### EXERCISE INSTRUCTIONS
Take from the records below each line that holds "linecap".

### DATA SUPPLIED

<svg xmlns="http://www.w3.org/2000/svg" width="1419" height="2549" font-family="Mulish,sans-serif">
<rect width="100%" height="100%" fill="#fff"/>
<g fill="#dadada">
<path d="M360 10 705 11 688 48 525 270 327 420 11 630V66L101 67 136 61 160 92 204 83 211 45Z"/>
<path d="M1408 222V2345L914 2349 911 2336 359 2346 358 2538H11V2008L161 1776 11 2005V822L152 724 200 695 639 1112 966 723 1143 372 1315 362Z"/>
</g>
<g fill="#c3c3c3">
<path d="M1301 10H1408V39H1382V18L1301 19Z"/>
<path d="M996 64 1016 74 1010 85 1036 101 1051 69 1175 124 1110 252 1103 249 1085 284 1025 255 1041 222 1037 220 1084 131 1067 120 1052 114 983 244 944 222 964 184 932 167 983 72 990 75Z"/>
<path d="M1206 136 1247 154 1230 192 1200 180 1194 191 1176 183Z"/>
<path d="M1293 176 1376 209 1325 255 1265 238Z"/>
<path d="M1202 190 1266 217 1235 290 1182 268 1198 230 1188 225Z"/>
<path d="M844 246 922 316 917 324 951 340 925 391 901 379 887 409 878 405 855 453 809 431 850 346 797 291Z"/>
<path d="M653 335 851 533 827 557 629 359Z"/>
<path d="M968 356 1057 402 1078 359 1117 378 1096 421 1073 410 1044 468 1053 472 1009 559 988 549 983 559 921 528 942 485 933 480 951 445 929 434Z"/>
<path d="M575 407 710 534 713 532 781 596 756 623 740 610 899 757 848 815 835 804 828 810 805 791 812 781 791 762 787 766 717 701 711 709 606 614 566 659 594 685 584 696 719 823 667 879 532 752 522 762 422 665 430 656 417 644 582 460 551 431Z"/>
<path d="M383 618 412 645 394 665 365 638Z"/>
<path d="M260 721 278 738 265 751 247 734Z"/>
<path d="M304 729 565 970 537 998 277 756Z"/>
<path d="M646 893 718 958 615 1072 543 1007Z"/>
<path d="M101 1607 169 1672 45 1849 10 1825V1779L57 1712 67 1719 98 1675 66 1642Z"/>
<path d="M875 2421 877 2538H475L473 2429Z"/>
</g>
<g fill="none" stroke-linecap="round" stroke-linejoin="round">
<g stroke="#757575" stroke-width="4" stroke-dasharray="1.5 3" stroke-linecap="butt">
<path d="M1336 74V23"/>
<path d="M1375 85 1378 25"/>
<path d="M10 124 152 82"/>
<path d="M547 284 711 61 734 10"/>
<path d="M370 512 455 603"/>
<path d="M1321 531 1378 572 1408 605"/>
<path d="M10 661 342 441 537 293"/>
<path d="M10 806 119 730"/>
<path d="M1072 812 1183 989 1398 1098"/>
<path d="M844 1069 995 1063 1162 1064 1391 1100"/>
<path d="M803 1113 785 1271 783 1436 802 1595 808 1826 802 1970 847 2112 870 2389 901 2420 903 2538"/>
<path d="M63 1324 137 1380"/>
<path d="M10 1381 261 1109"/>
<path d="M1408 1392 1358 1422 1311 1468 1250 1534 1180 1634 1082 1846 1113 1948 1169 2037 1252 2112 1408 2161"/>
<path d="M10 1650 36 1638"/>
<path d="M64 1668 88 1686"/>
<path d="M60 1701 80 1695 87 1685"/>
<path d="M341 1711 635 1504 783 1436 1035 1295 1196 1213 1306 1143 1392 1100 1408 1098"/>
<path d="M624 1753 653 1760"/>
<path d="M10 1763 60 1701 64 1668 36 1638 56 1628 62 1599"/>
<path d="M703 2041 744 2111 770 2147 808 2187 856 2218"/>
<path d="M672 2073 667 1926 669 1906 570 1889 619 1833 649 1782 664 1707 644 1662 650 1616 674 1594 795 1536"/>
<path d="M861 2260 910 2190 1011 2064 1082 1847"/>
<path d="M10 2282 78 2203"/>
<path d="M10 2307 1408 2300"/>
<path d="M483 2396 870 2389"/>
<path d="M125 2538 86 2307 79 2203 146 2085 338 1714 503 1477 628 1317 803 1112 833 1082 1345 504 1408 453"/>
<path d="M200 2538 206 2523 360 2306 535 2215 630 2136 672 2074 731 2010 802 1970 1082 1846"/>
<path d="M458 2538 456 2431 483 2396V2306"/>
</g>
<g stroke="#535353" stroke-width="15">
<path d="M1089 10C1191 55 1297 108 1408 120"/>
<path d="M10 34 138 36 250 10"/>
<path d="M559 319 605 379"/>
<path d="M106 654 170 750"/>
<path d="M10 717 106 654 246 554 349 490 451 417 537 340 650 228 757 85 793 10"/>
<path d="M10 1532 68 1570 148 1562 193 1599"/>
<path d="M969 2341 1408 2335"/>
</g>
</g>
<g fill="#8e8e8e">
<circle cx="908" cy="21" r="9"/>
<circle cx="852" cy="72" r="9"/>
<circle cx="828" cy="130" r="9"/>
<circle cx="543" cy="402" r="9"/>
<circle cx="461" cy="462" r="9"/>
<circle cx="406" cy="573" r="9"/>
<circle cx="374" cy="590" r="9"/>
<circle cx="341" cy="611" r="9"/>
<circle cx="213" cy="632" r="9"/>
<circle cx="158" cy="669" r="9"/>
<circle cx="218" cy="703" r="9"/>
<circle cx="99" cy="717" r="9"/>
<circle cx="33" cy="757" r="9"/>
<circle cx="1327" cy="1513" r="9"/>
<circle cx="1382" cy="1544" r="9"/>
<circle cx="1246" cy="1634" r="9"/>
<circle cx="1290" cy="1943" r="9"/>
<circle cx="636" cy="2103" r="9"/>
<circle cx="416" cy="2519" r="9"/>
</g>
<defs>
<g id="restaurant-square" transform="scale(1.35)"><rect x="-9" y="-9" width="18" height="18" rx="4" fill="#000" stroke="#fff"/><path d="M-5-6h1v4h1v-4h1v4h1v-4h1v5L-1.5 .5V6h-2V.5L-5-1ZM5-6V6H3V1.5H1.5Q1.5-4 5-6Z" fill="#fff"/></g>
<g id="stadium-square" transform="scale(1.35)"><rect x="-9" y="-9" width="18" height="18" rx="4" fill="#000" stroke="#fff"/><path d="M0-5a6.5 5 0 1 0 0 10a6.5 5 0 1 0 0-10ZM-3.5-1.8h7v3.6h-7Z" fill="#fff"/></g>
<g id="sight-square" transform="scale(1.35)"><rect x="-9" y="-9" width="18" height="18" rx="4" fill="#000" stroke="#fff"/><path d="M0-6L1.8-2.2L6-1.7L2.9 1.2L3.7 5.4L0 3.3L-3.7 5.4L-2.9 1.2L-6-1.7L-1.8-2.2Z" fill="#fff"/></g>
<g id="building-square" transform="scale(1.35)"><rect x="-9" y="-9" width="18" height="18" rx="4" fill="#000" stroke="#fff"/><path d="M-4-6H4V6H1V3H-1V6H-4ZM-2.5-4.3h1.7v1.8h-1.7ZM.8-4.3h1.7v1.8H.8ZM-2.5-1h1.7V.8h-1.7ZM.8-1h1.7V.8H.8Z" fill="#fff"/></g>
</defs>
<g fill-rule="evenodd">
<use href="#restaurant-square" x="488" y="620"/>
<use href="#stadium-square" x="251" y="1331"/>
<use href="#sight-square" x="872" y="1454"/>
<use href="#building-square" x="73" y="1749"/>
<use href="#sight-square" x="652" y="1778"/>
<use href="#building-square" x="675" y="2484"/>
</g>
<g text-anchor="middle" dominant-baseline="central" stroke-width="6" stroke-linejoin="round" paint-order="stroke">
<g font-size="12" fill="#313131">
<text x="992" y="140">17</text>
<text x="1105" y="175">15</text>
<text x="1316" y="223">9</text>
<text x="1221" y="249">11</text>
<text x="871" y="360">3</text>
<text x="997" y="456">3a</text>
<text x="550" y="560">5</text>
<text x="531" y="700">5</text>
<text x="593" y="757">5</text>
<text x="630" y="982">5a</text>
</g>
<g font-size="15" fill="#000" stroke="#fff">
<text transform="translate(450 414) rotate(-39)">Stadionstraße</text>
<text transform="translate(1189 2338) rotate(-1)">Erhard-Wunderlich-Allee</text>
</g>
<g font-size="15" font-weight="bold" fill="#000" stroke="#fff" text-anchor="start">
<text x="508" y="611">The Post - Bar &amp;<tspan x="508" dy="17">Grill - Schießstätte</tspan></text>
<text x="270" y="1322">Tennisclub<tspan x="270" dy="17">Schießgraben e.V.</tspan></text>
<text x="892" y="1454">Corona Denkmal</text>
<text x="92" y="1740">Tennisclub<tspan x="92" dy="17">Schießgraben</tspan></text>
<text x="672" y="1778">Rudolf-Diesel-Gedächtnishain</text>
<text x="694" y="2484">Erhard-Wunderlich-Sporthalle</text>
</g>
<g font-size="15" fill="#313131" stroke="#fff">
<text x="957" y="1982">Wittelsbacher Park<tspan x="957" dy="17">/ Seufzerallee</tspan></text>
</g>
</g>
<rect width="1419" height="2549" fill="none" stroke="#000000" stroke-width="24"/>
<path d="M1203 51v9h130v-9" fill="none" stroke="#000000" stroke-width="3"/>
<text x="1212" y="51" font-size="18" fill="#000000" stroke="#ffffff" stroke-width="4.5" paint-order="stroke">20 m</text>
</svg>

### EXERCISE SOLUTION
<g fill="none" stroke-linecap="round" stroke-linejoin="round">
<g stroke="#757575" stroke-width="4" stroke-dasharray="1.5 3" stroke-linecap="butt">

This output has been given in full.